前回の連載で、「すぐ使わないお金」(ただし、場合によっては、すぐ使うかもしれないお金)は、「リスク性資産と安全資産をミックスした「バランス運用の金融商品」に投資することをお勧めします。」と書きました。そこで、今回は、バランス運用の金融商品について書きたいと思います。

バランス運用とは何か?

 まずバランス運用の金融商品の話に入る前に、「バランス運用」とは何かをご説明します。バランス運用とは、簡単に説明すると、以下の条件を満たす運用のことを言います。

(1)特定の資産に偏らず、複数資産に分散投資する
(2)ポートフォリオの価格のブレを一定の目標水準に抑制することを目指す
(3)(1)、(2)を満たしつつ、なるべく高いリターンを追求する

どのように運用するのか?

 上記でバランス運用の条件を書きましたが、あくまで一般的なものです。

 前回から取り上げている「すぐ使わないお金」(ただし、場合によっては、すぐ使うかもしれないお金)の運用について、筆者がお勧めするバランス運用は、もう少し条件が厳しくなります。

 具体的には、上記(1)について、投資対象として、「リスク性資産と安全資産の両方を必ず入れる」こととします。複数資産に投資していても、リスク性資産だけ、安全資産だけというものは、ダメということです。なお、上記(2)、(3)の条件は変わりません。

 リスク性資産と安全資産の両方に投資をする理由は、値動きの違うものを入れることで、ポートフォリオ全体の価格のブレを一定範囲に極力抑えることができるためです。これまでの連載を思い出していただきたいのですが、リスク性資産と安全資産は、以下のように相反する特徴を持っています。 

 ここで、以下のチャートをご覧下さい。

 リスク性資産(先進国株式、為替ヘッジなし)、安全資産(先進国国債、為替ヘッジあり)、及びそれらを30:70で組み合わせたものの価格と1年間リターンの推移を表示しています。

「先進国株式、為替ヘッジなし」に投資した場合(1999年12月~2018年6月)

 最終的に価格は、スタート時点1の2.6倍を超える水準にもなります。しかし、運用期間中の1年間リターンは、最悪で▲50%にも達します。

注:先進国株式(為替ヘッジなし)→MSCI Kokusai Index 
注:1999年12月末=1.0

「先進国国債、為替ヘッジあり」に投資した場合(1999年12月~2018年6月)

 最終的な価格はスタート時点1の1.6倍程度に止まります。1年間リターンは、最悪でも▲7%に止まりますが、最大でも+10%程度にしかなりません。

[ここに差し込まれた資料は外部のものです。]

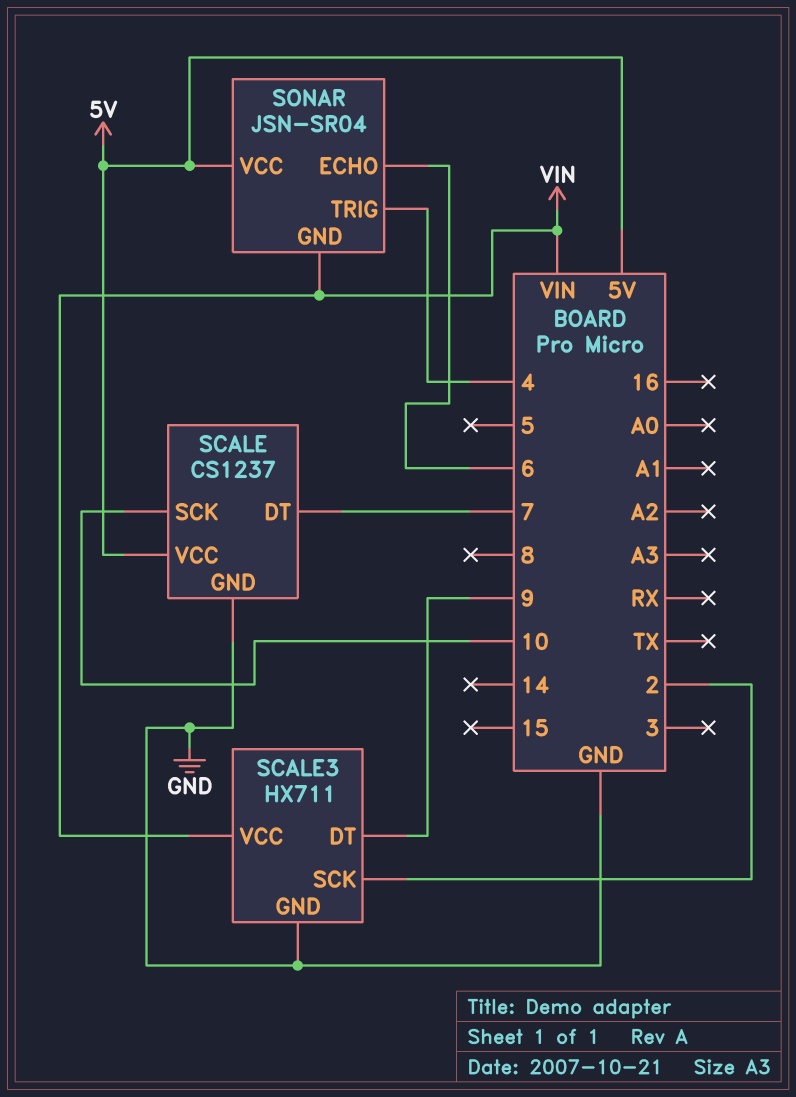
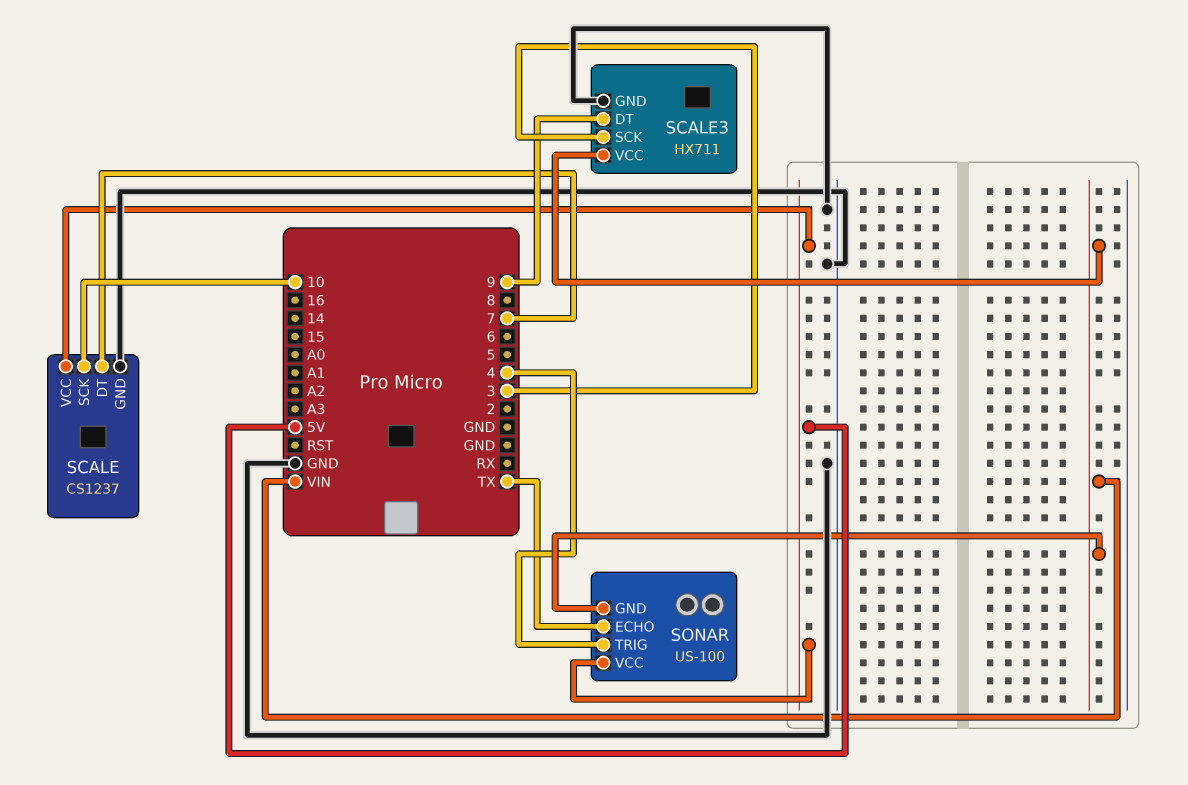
SCALE3 pin SCK: 2 -> 3
SONAR: JSN-SR04 -> US-100
SONAR pin ECHO: 6 -> TX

注:先進国国債(為替ヘッジあり)→FTSE世界国債インデックス(除く日本)
注:1999年12月末=1.0

「先進国株式、為替ヘッジなし」30%、先進国国債(為替ヘッジあり)70%を組み合わせて投資した場合(1999年12月~2018年6月)

 最終的な価格は、スタート時点1の2倍を超えます。また1年間リターンは、最大で+21%に達する一方、最悪でも▲14%に止まります。

出所:Bloombergのデータより楽天証券作成(2018年8月7日)
注:先進国株式(為替ヘッジなし)→MSCI Kokusai Index 、先進国国債(為替ヘッジあり)→FTSE世界国債インデックス(除く日本)
注:1999年12月末=1.0

 まとめると、下表のようになります。先進国株式(為替ヘッジなし)は最終的な価格は最も高くなっていますが、運用期間中の1年間の最大下落が▲50%を超え、精神的に耐え切れず、損切りの売却をしてしまう可能性があります。

 また先進国国債(為替ヘッジあり)は、上がっても下がっても値動きは小さめで、最終的なリターンは小さくなっています。

 あまり大きく下がらず、最終的に価格がまずまず高くなっているのは、先進国株式(為替ヘッジなし)30%、先進国国債(為替ヘッジあり)70%を組み合わせたものです。リスク性資産である先進国株式(為替ヘッジなし)と安全資産である先進国国債(為替ヘッジあり)は、値上がりしやすいタイミングと値下がりしやすいタイミングが異なり、互いに下落の影響を相殺し合うため、組み合わせると下落幅は小さめ、リターンは高めになっています。これこそがバランス運用と言えます。